Living Trust (also known as a Revocable Trust)

A living trust or revocable trust is sometimes called a will substitute. This is a document drafted and funded during your lifetime and which stays in effect even after your death. Typically you name yourself as the trustee of your own trust and someone else (spouse, relative, friend, bank) as the successor trustee.

Reasons to use a living trust:
  1.  Your assets are transferred to your beneficiaries without having to go through probate (the process by which the Probate Court declares your Will valid and gives your Executor authority to transfer your assets). This is a big advantage in states like California and Florida where probate can be time consuming and the expense can be very high due to court costs and attorney fees.
  2. If you own property in several states, multiple probate proceedings may be required to settle your estate in the absence of a living trust.
  3. A living trust is private, while probate is a public process. This is a plus if you do not want people to know who received your assets.
  4. If you think someone is likely to be unhappy with your carefully crafted estate plan, a living trust is less likely to be contested than a Will.

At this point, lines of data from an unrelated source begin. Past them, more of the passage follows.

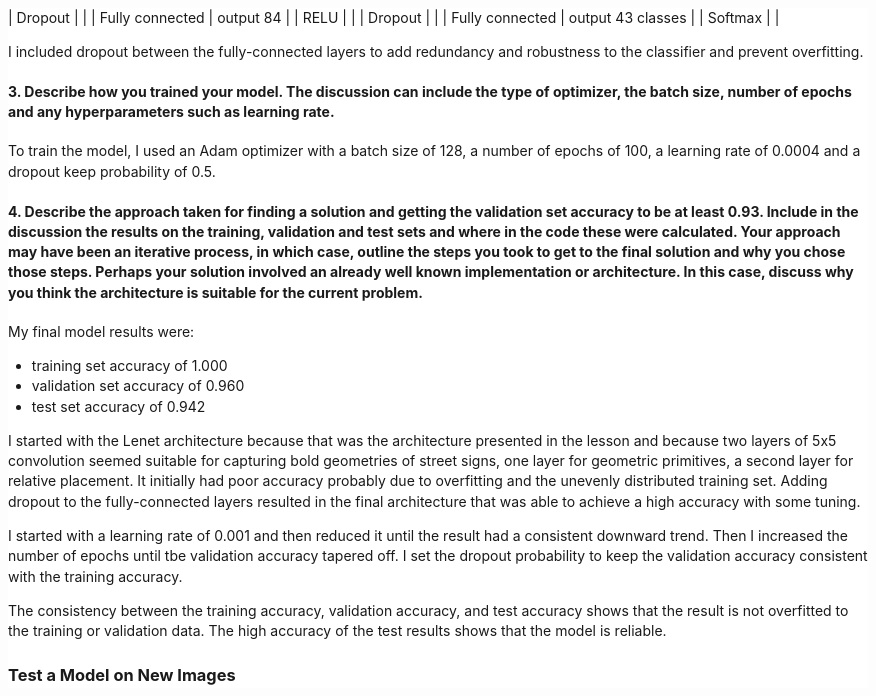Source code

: | Dropout				|												|
| Fully connected		| output 84										|
| RELU					|												|
| Dropout				|												|
| Fully connected		| output 43 classes								|
| Softmax				| 												|

I included dropout between the fully-connected layers to add redundancy and robustness to the classifier and prevent overfitting.

#### 3. Describe how you trained your model. The discussion can include the type of optimizer, the batch size, number of epochs and any hyperparameters such as learning rate.

To train the model, I used an Adam optimizer with a batch size of 128, a number of epochs of 100, a learning rate of 0.0004 and a dropout keep probability of 0.5.

#### 4. Describe the approach taken for finding a solution and getting the validation set accuracy to be at least 0.93. Include in the discussion the results on the training, validation and test sets and where in the code these were calculated. Your approach may have been an iterative process, in which case, outline the steps you took to get to the final solution and why you chose those steps. Perhaps your solution involved an already well known implementation or architecture. In this case, discuss why you think the architecture is suitable for the current problem.

My final model results were:
* training set accuracy of 1.000
* validation set accuracy of 0.960
* test set accuracy of 0.942

I started with the Lenet architecture because that was the architecture presented in the lesson and because two layers of 5x5 convolution seemed suitable for capturing bold geometries of street signs, one layer for geometric primitives, a second layer for relative placement. It initially had poor accuracy probably due to overfitting and the unevenly distributed training set. Adding dropout to the fully-connected layers resulted in the final architecture that was able to achieve a high accuracy with some tuning.

I started with a learning rate of 0.001 and then reduced it until the result had a consistent downward trend. Then I increased the number of epochs until tbe validation accuracy tapered off. I set the dropout probability to keep the validation accuracy consistent with the training accuracy.

The consistency between the training accuracy, validation accuracy, and test accuracy shows that the result is not overfitted to the training or validation data. The high accuracy of the test results shows that the model is reliable.

### Test a Model on New Images
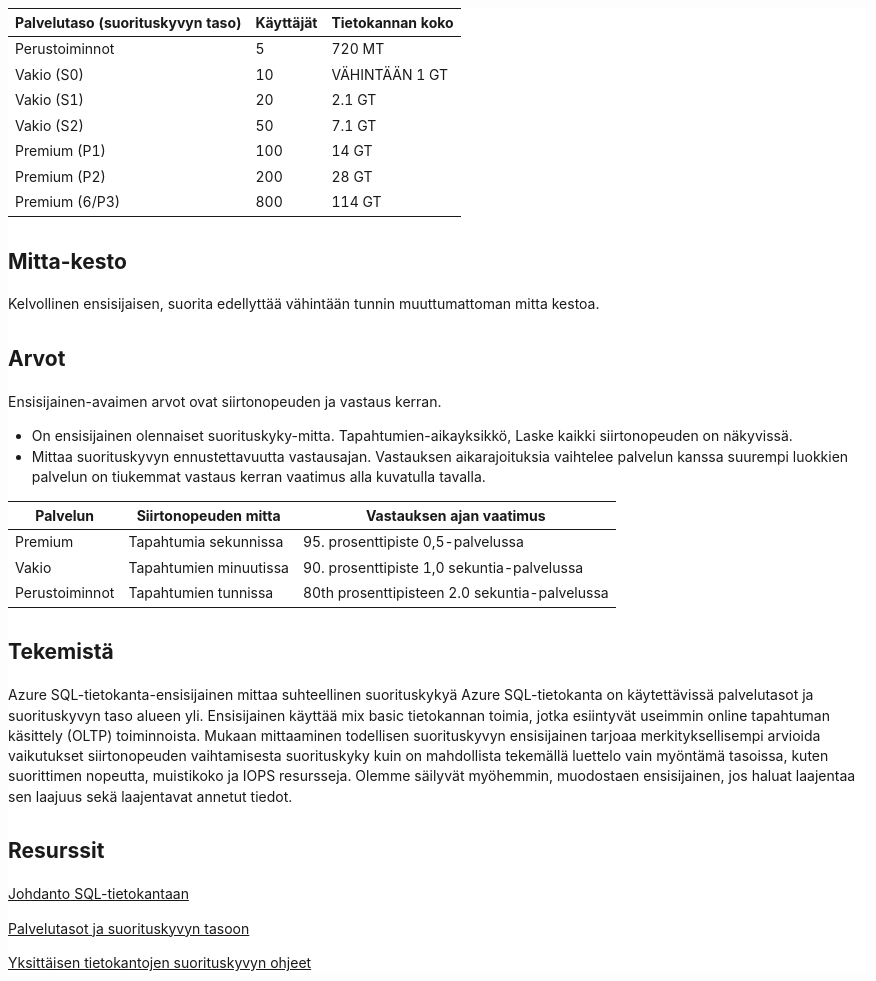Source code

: | Palvelutaso (suorituskyvyn taso) | Käyttäjät | Tietokannan koko |
|---|---|---|
| Perustoiminnot | 5 | 720 MT |
| Vakio (S0) | 10 | VÄHINTÄÄN 1 GT |
| Vakio (S1) | 20 | 2.1 GT |
| Vakio (S2) | 50 | 7.1 GT |
| Premium (P1) | 100 | 14 GT |
| Premium (P2) | 200 | 28 GT |
| Premium (6/P3) | 800 | 114 GT |

## <a name="measurement-duration"></a>Mitta-kesto
Kelvollinen ensisijaisen, suorita edellyttää vähintään tunnin muuttumattoman mitta kestoa.

## <a name="metrics"></a>Arvot
Ensisijainen-avaimen arvot ovat siirtonopeuden ja vastaus kerran.

- On ensisijainen olennaiset suorituskyky-mitta. Tapahtumien-aikayksikkö, Laske kaikki siirtonopeuden on näkyvissä.
- Mittaa suorituskyvyn ennustettavuutta vastausajan. Vastauksen aikarajoituksia vaihtelee palvelun kanssa suurempi luokkien palvelun on tiukemmat vastaus kerran vaatimus alla kuvatulla tavalla.

| Palvelun  | Siirtonopeuden mitta | Vastauksen ajan vaatimus |
|---|---|---|
| Premium | Tapahtumia sekunnissa | 95. prosenttipiste 0,5-palvelussa |
| Vakio | Tapahtumien minuutissa | 90. prosenttipiste 1,0 sekuntia-palvelussa |
| Perustoiminnot | Tapahtumien tunnissa | 80th prosenttipisteen 2.0 sekuntia-palvelussa |

## <a name="conclusion"></a>Tekemistä
Azure SQL-tietokanta-ensisijainen mittaa suhteellinen suorituskykyä Azure SQL-tietokanta on käytettävissä palvelutasot ja suorituskyvyn taso alueen yli. Ensisijainen käyttää mix basic tietokannan toimia, jotka esiintyvät useimmin online tapahtuman käsittely (OLTP) toiminnoista. Mukaan mittaaminen todellisen suorituskyvyn ensisijainen tarjoaa merkityksellisempi arvioida vaikutukset siirtonopeuden vaihtamisesta suorituskyky kuin on mahdollista tekemällä luettelo vain myöntämä tasoissa, kuten suorittimen nopeutta, muistikoko ja IOPS resursseja. Olemme säilyvät myöhemmin, muodostaen ensisijainen, jos haluat laajentaa sen laajuus sekä laajentavat annetut tiedot.

## <a name="resources"></a>Resurssit
[Johdanto SQL-tietokantaan](sql-database-technical-overview.md)

[Palvelutasot ja suorituskyvyn tasoon](sql-database-service-tiers.md)

[Yksittäisen tietokantojen suorituskyvyn ohjeet](sql-database-performance-guidance.md)
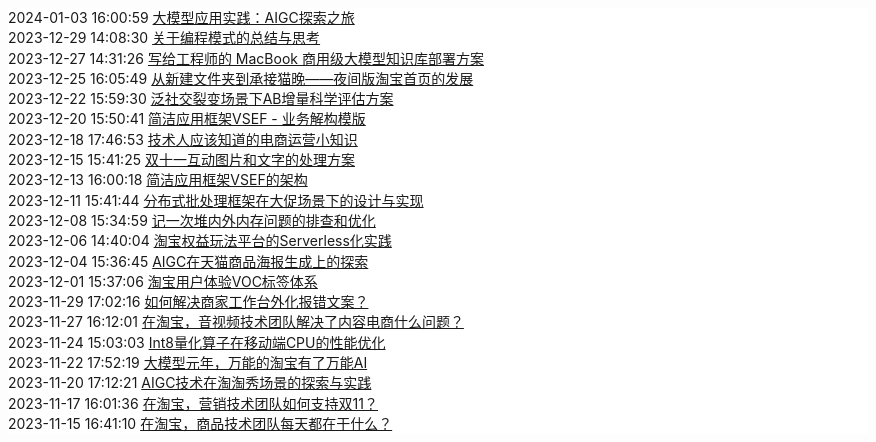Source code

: 2024-01-03 16:00:59 [大模型应用实践：AIGC探索之旅](http://mp.weixin.qq.com/s?__biz=MzAxNDEwNjk5OQ==&mid=2650525561&idx=1&sn=5a1985b63201ac04b8b251c712903b3b&chksm=83970761b4e08e770d6582b87fe323431cae505755ec53525642ffa18dab9b1371a6f4a371f7#rd)  
2023-12-29 14:08:30 [关于编程模式的总结与思考](http://mp.weixin.qq.com/s?__biz=MzAxNDEwNjk5OQ==&mid=2650525488&idx=1&sn=118d07b5e764e7b9f84d05c87ddf2e4c&chksm=83970728b4e08e3e2e360f062f8d80bd9f86e116d504643c1d3bdc3d93cdac93163bddeecd18#rd)  
2023-12-27 14:31:26 [写给工程师的 MacBook 商用级大模型知识库部署方案](http://mp.weixin.qq.com/s?__biz=MzAxNDEwNjk5OQ==&mid=2650525419&idx=1&sn=30559d158a9d38b56e021b4e122198b0&chksm=839706f3b4e08fe5ddc4d179f668c6b9cf0f6de50915cf0c6383ddefb37af373a41381b39030#rd)  
2023-12-25 16:05:49 [从新建文件夹到承接猫晚——夜间版淘宝首页的发展](http://mp.weixin.qq.com/s?__biz=MzAxNDEwNjk5OQ==&mid=2650525332&idx=1&sn=62e5d30df4235006055fcbfd950a495d&chksm=8397068cb4e08f9a186a5bbaecd87b2746f5f9a2062b13793cc6710de46d488828fd858d5176#rd)  
2023-12-22 15:59:30 [泛社交裂变场景下AB增量科学评估方案](http://mp.weixin.qq.com/s?__biz=MzAxNDEwNjk5OQ==&mid=2650525179&idx=1&sn=550a90fec82deb19eeb5cba7643bd549&chksm=839705e3b4e08cf59b6a87d902afba3262444012b1e9ab78f61914f4bcea7f6cfdb0f58448c8#rd)  
2023-12-20 15:50:41 [简洁应用框架VSEF - 业务解构模版](http://mp.weixin.qq.com/s?__biz=MzAxNDEwNjk5OQ==&mid=2650525104&idx=1&sn=ff8778bdb90be3c4d6209e932ffc9556&chksm=839705a8b4e08cbe4a4f6a89f7e87ce2d0c2e111015747629fc1d372fa198ee89293f5497ce3#rd)  
2023-12-18 17:46:53 [技术人应该知道的电商运营小知识](http://mp.weixin.qq.com/s?__biz=MzAxNDEwNjk5OQ==&mid=2650524693&idx=1&sn=d8e1d4d11ee8048ab23176548a0b03bb&chksm=8397040db4e08d1b8d8352dec5a2e2744b5b8a884630347295be56e1f547c3f5c3bcba7b348c#rd)  
2023-12-15 15:41:25 [双十一互动图片和文字的处理方案](http://mp.weixin.qq.com/s?__biz=MzAxNDEwNjk5OQ==&mid=2650524588&idx=1&sn=e15161a71e0e6754b25fe91ea49694cf&chksm=839703b4b4e08aa29729a5aa97ffd6bce85d4e055d40fe9392b5ed26608263b792b9b3c5e912#rd)  
2023-12-13 16:00:18 [简洁应用框架VSEF的架构](http://mp.weixin.qq.com/s?__biz=MzAxNDEwNjk5OQ==&mid=2650524535&idx=1&sn=949d8581f2fbc552a0a525c11e51ad17&chksm=8397036fb4e08a79709d26a23753d13bffe0a6bdaaf1f70b5375fe92821cde31f82a60510692#rd)  
2023-12-11 15:41:44 [分布式批处理框架在大促场景下的设计与实现](http://mp.weixin.qq.com/s?__biz=MzAxNDEwNjk5OQ==&mid=2650524363&idx=1&sn=eb5728ad3c63e9fbb91efdcc858591f9&chksm=839702d3b4e08bc57c761ba223a8c662fcd7e2a7e86e31e7168fec6fbd6cc62bc6c065a5fc1f#rd)  
2023-12-08 15:34:59 [记一次堆内外内存问题的排查和优化](http://mp.weixin.qq.com/s?__biz=MzAxNDEwNjk5OQ==&mid=2650524335&idx=1&sn=d0df4cf2f36fdf67469949757044355c&chksm=839702b7b4e08ba1b080261dd4e6d7023dfecf39d9f57cac2a6ec012f2bef2f369902b72624d#rd)  
2023-12-06 14:40:04 [淘宝权益玩法平台的Serverless化实践](http://mp.weixin.qq.com/s?__biz=MzAxNDEwNjk5OQ==&mid=2650524235&idx=1&sn=96efa19b5492227a508b83cbf1d78c9e&chksm=83970253b4e08b45904d433fc429f46f81f3081615fe623f669c171ed54a11c38f48ef1d9c90#rd)  
2023-12-04 15:36:45 [AIGC在天猫商品海报生成上的探索](http://mp.weixin.qq.com/s?__biz=MzAxNDEwNjk5OQ==&mid=2650524232&idx=1&sn=64ec75858ca5ffc71443e308cc864fe3&chksm=83970250b4e08b467b83ee8001404d1d70b9a7346064b621b4ee4d2a488fe492f5b08140e45e#rd)  
2023-12-01 15:37:06 [淘宝用户体验VOC标签体系](http://mp.weixin.qq.com/s?__biz=MzAxNDEwNjk5OQ==&mid=2650524002&idx=1&sn=65b3ca58f2249796e92cdf309bd90681&chksm=8397017ab4e0886c922993e4423c00b3f8f75828ae8c0599b7dc632617fbd567ce8acfacf265#rd)  
2023-11-29 17:02:16 [如何解决商家工作台外化报错文案？](http://mp.weixin.qq.com/s?__biz=MzAxNDEwNjk5OQ==&mid=2650523993&idx=1&sn=ae29ed5f43be7b279c0f6251764e71bc&chksm=83970141b4e0885790646ff7b0d901327fae9d68053ad7ab8871a273cafdf79ec145fbd36a14#rd)  
2023-11-27 16:12:01 [在淘宝，音视频技术团队解决了内容电商什么问题？](http://mp.weixin.qq.com/s?__biz=MzAxNDEwNjk5OQ==&mid=2650523388&idx=1&sn=9d579c0fbe3260f0882cc1ece1c19036&chksm=83970ee4b4e087f267321f41f26eb2eb2e15c69e2f21bb973c5705eca6d6ee4ad091c9358ace#rd)  
2023-11-24 15:03:03 [Int8量化算子在移动端CPU的性能优化](http://mp.weixin.qq.com/s?__biz=MzAxNDEwNjk5OQ==&mid=2650523386&idx=1&sn=0020c365cf437aad7f876cdf3339bc9f&chksm=83970ee2b4e087f4b3183dca02ddd8204e915b7fc94e5a219c04927138d8e983c2d96b97cb64#rd)  
2023-11-22 17:52:19 [大模型元年，万能的淘宝有了万能AI](http://mp.weixin.qq.com/s?__biz=MzAxNDEwNjk5OQ==&mid=2650523258&idx=1&sn=97e45a6c4563dbb9ae3ae6acc0902bd8&chksm=83970e62b4e08774a7e0b092ed6308f2cc056c7789049cc651d9d225bf2476f80ca79caa2534#rd)  
2023-11-20 17:12:21 [AIGC技术在淘淘秀场景的探索与实践](http://mp.weixin.qq.com/s?__biz=MzAxNDEwNjk5OQ==&mid=2650523125&idx=1&sn=0a1feb746e756690679c697c9b529f23&chksm=83970dedb4e084fb25801aa139dcc70cebfcfbf2454a3e81b6193b4bc83e31cd588c10497c49#rd)  
2023-11-17 16:01:36 [在淘宝，营销技术团队如何支持双11？](http://mp.weixin.qq.com/s?__biz=MzAxNDEwNjk5OQ==&mid=2650522995&idx=1&sn=4c62120d7f70b56b072c966017e7c0ea&chksm=83970d6bb4e0847ddefa0736442fa64f3916606de8292011613150be783ea3d8016e74f9341c#rd)  
2023-11-15 16:41:10 [在淘宝，商品技术团队每天都在干什么？](http://mp.weixin.qq.com/s?__biz=MzAxNDEwNjk5OQ==&mid=2650522874&idx=1&sn=705f3255f1be4730018afd4826b47fde&chksm=83970ce2b4e085f4eda2fe1e1173bf7a9a773fa28a6287633f257dd5698e2113ac5c977a97ee#rd)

  5. A living trust can provide better management of your property in the event that you become incapacitated.
  6. A living trust can function as a coordinator of all probate and non-probate assets (such as qualified retirement benefits).
Reasons not to use a living trust:
  1.  A living trust is generally more expensive to create than a Will.
  2. In Georgia, a Will instead of a living trust is generally used because probate is simple and inexpensive.
  3. There is no tax avoidance. If your estate is taxable, a Will can accomplish exactly the same tax savings as a trust at a much cheaper cost.
  4. Even if you have a living trust, you will still need a Will to ensure that anything that was inadvertently omitted from the living trust will be transferred to the trust upon your death.
  5. You cannot appoint a guardian for minor children in your living trust, it must be done in your Will.
  6. To make the living trust effective, all your assets, your house, your brokerage accounts, life insurance, essentially everything you own, must be transferred into the trust. In my opinion, this is the biggest problem with living trusts, if you do not transfer all of your assets to your living trust, probate will still be required.